Agenda item

DSG Budget Monitoring and Forecast September 2018-19

To consider the above report.


James Norris, Head of Finance (AfC), stated the report was a good news item as the overall forecast position came down, but with caveats as it was only September so the position could yet change. He asked the Forum to note the report and explained the current reported projected in-year deficit was £365,000 which consisted of:


Ø  High Needs top up funding £436,000

Ø  Special School top up and place funding increase of £352,000

Ø  Early Years 2017/18 unallocated PVI and maintained provider funding (£258,000)

Ø  Contingency provision greater challenge resulting in reduced allocations (£97,000)

Ø  Inclusion Fund first term lower take up (£45,000)

Ø  Sensory Consortium Service (£20,000)

Ø  Other minor variances net (£3,000).


The Head of Finance (AfC) stated the High Needs top up funding had not changed and the Early Years PVI released £258k funding from 2017/18. Contingency claims had not been approved so adjustments had been made. He added table one set out the variances. Chris Tomes asked if it was likely to continue. The Head of Finance (AfC) confirmed he did not think they would continue to see further reduction in the deficit. He and tried to be transparent and release information as soon as possible. As soon as he recognised any movements, he tried to bring it to the Schools Forum as soon as possible. The Head of Finance (AfC) said he did not think they would see the deficit get any lower.


In terms of the underspend, the Head of Finance (AfC) stated that take up was a lot lower by parents. Overfunding was at £700k so the government had clawed some of that funding back. It was a one-off amount and a revised projection had been provided for 2018/19. He added that table three showed future projections that were not part of the forecast. There were £303k further projections in the High Needs block so, £600k was put into the risk register. However there were other underspends so it was possible he could say that the deficit for October 2018 could be increased.


The Head of Finance (AfC) explained the net overspend would be an additional pressure on the dedicated schools grant reserve which was at 31 March 2018 was a deficit of £1,212,000; the revised projected deficit as at 31 March 2019 had increased to £1,577,000. The projected reserve balance as at 31 March 2019 of £1,577,000 excluded the Risk and Opportunities Register net balance of £303,000 overspend, therefore the projected reserve balance as at 31 March 2019 could increase to £1,880,000. He added the Borough had low levels of overspend in comparison to other Local Authorities.


The Director of Children’s Services stated the Council’s position was clear.
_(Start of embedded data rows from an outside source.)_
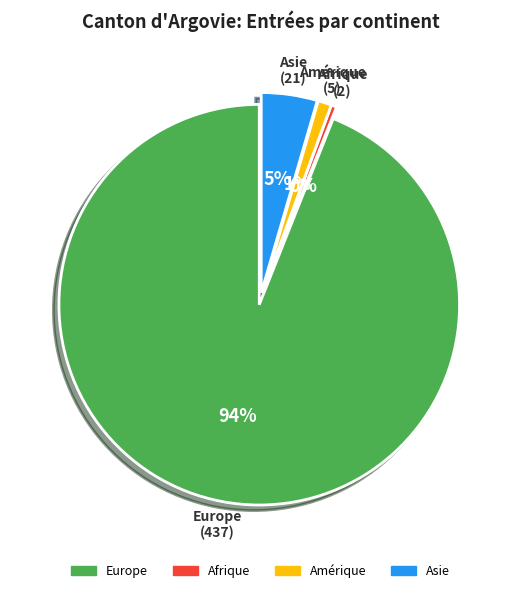

Is there any slice that represents more than half of the pie?

Yes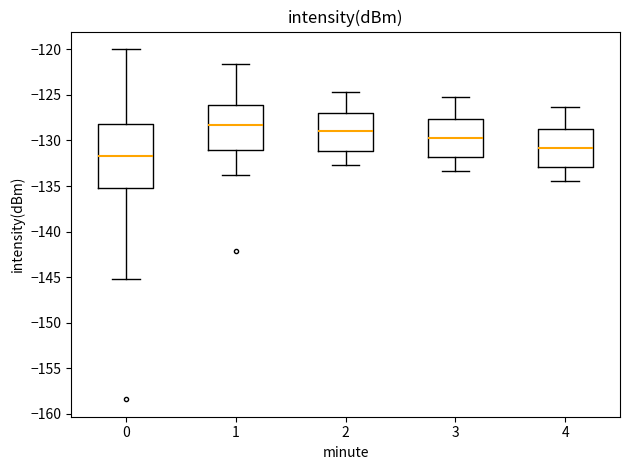

Which box has the highest median line?

1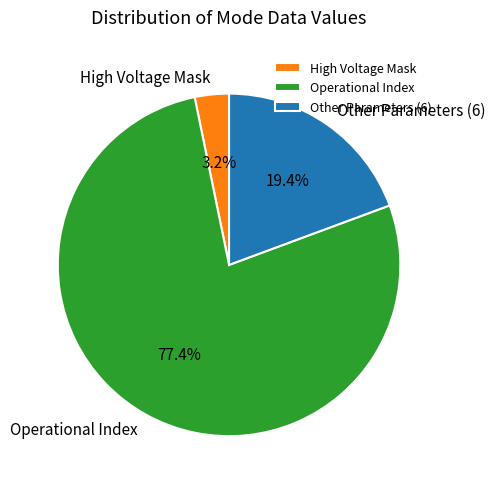

Which has a higher value, Operational Index or High Voltage Mask?

Operational Index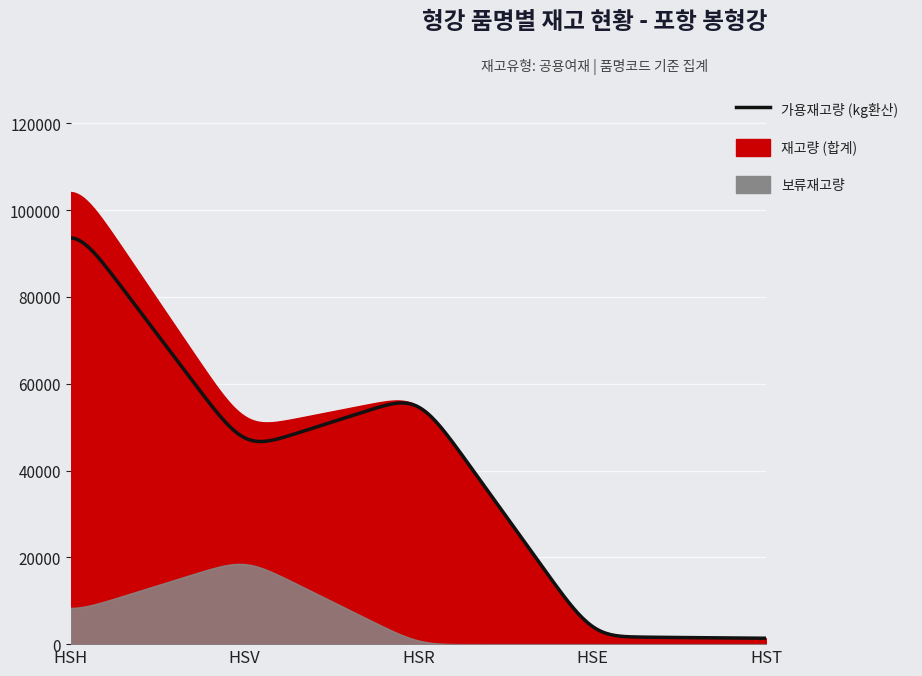

What position from the right is HSR?

3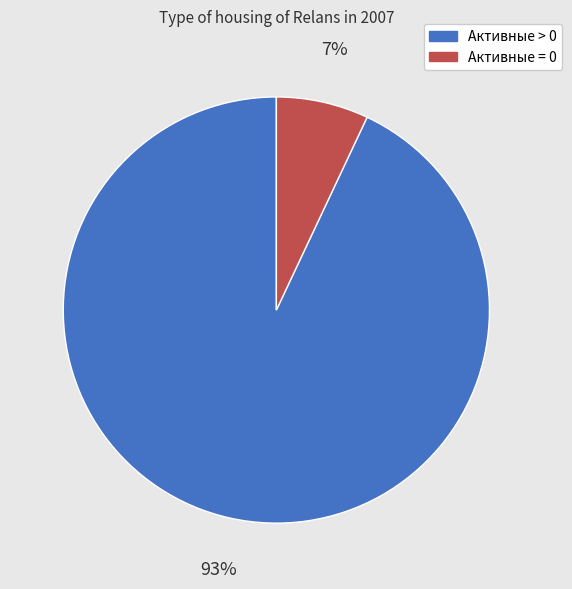

What is the largest slice in the pie chart?

Активные > 0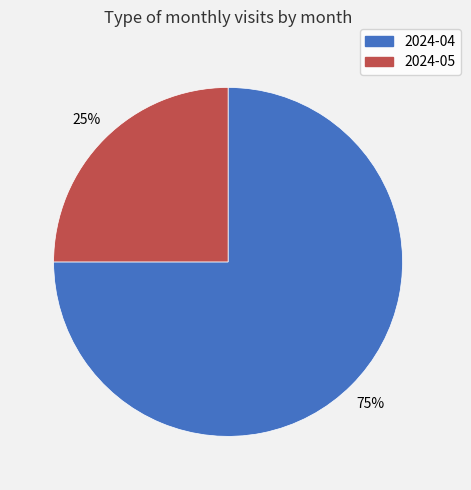

Rank the categories by value from lowest to highest.

2024-05, 2024-04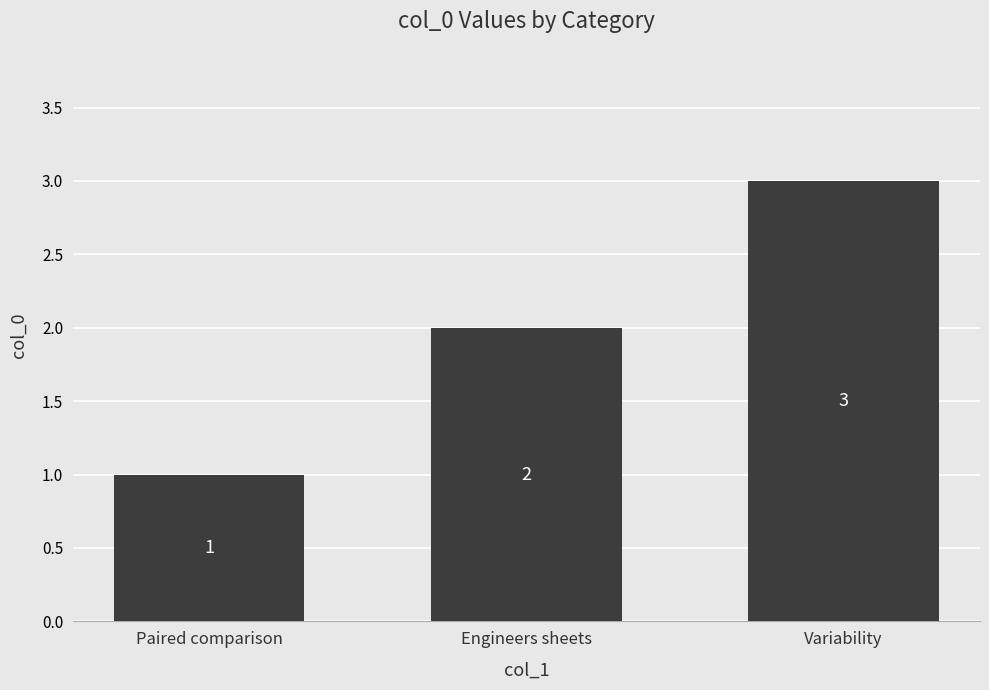

At which category does the chart reach its minimum across all series?

Paired comparison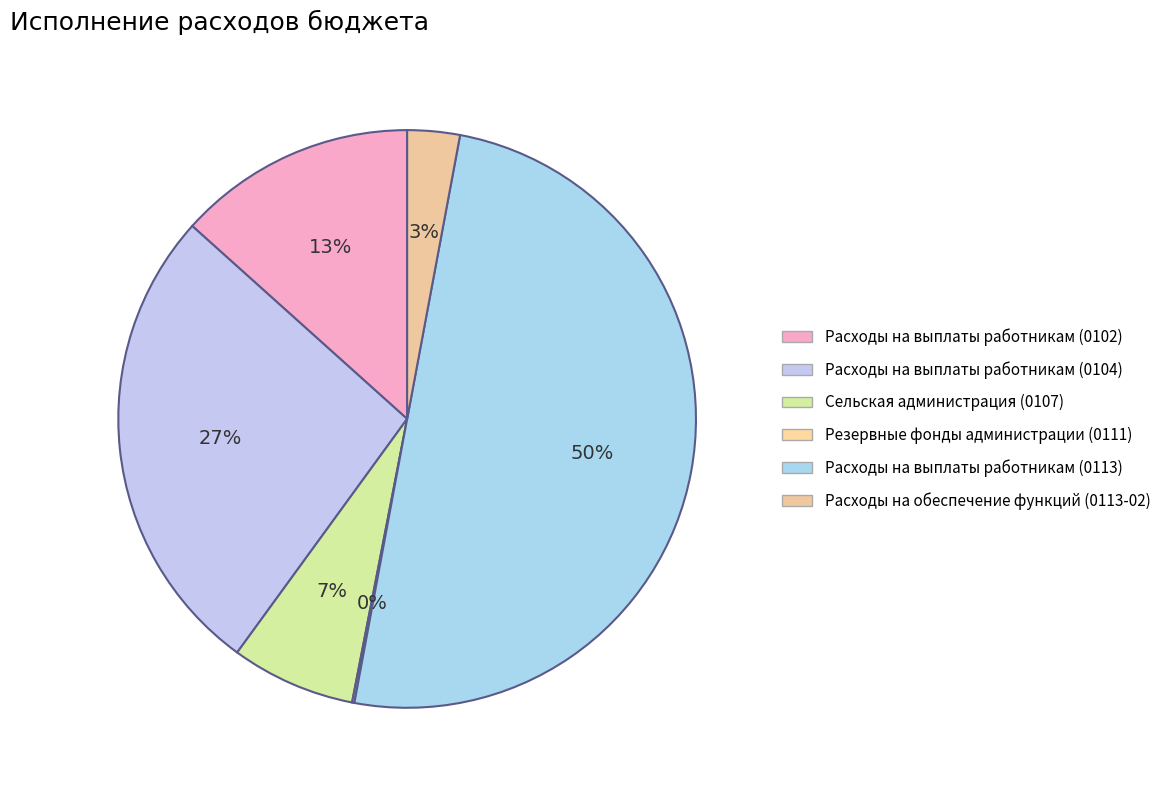

To the nearest percent, what is the difference between the Расходы на обеспечение функций (0113-02) and Расходы на выплаты работникам (0113) slice percentages?

47%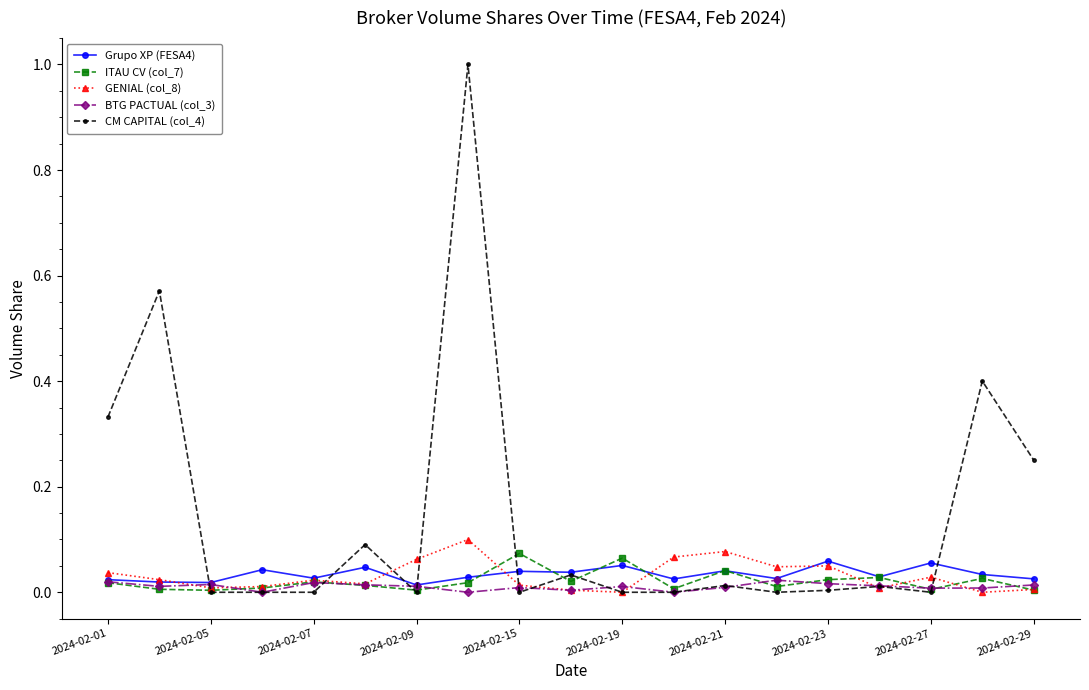

Which series has the largest total across all categories?

CM CAPITAL (col_4)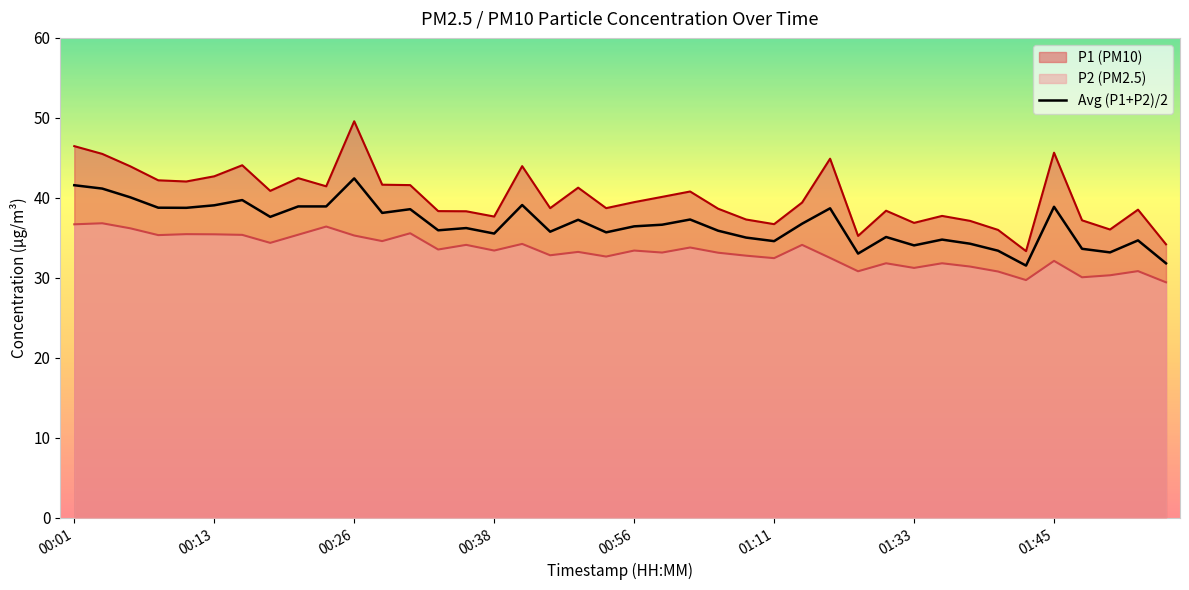

What is the total value across all series at 01:11?

103.8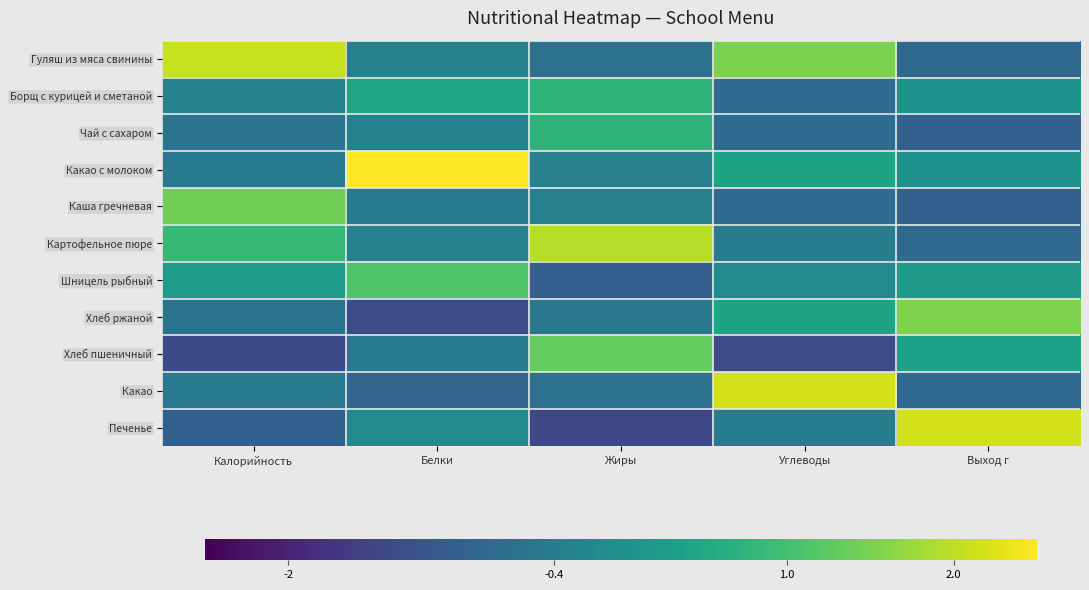

How many positive values does the Гуляш из мяса свинины series have?

2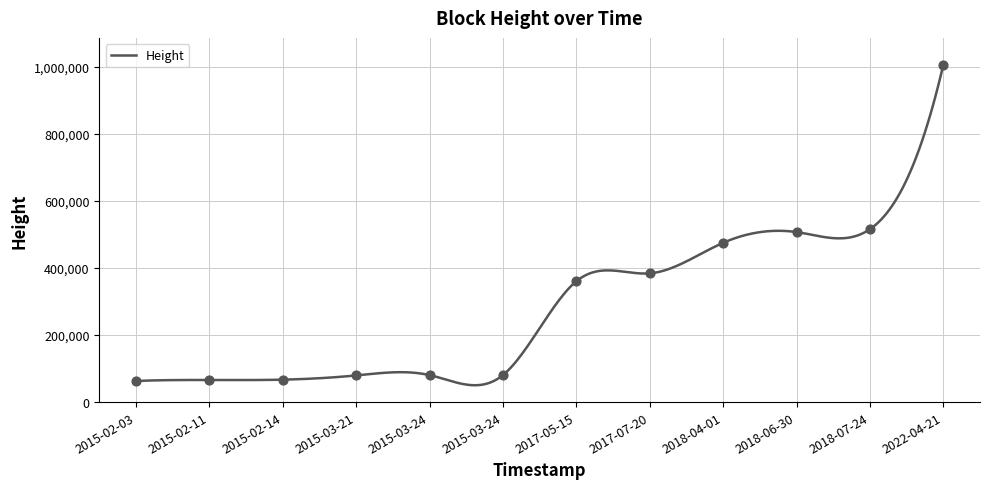

What is the change in value from 2015-02-03 to 2015-03-24?

+17517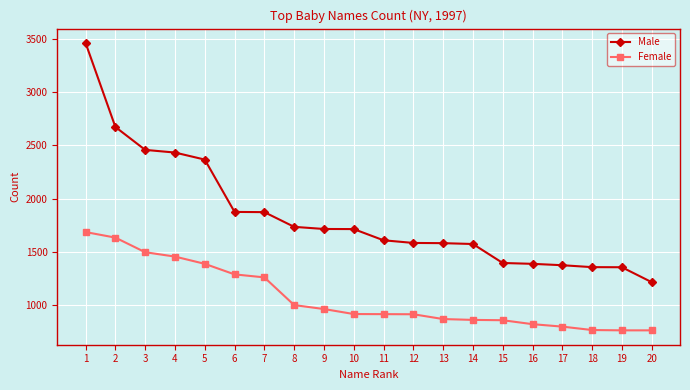

True or false: Female and Male cross at least once.

False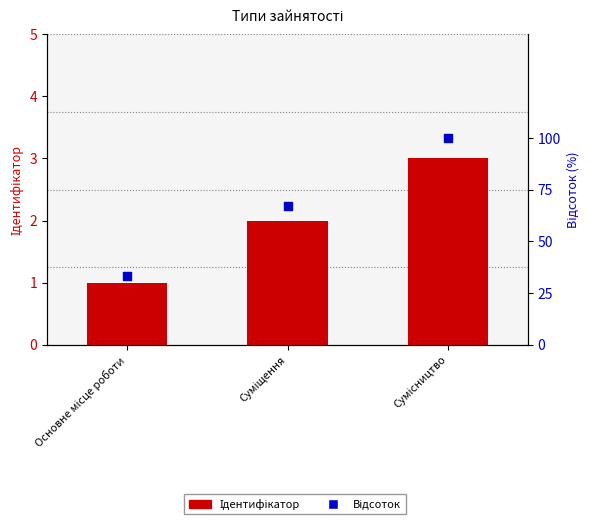

Which series has the largest total across all categories?

Відсоток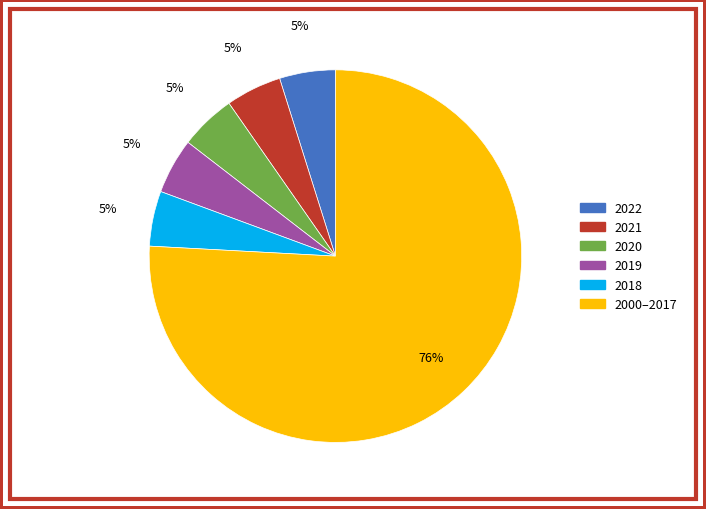

Is there any slice that represents more than half of the pie?

Yes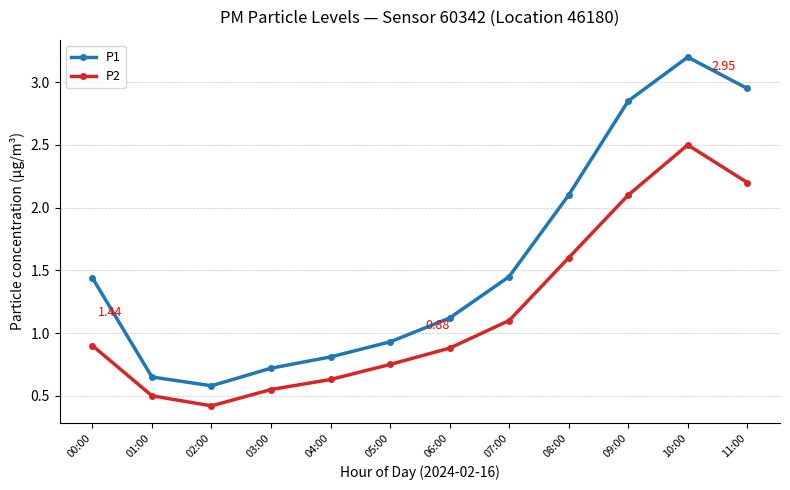

Between 00:00 and 07:00, which series saw the biggest shift?

P2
The DfE was clear on the worst case scenario that the risk sat with local authority so, the Council was under pressure to reduce the deficit and had to demonstrate the Borough was trying to reduce the deficit. The moment, the reporting was ok but, it could become under pressure; the DfE had been very clear that local authorities had to be responsible for DSG budgets.


The Acting-Chairman said there were positives so hopefully, the Borough could carry on in that direction. The Director of Children’s Services stated almost every local authority had written to the DfE to request more money for their High Needs blocks. Some had received money but, it was from future years budgets so, technically it was a loan.


RESOLVED UNANIMOUSLY: That the Schools Forum noted the contents of the report inclused the reported variance, schedule of Risks and Opportunities and the projected deficit balance carried forward as at 31 March 2019.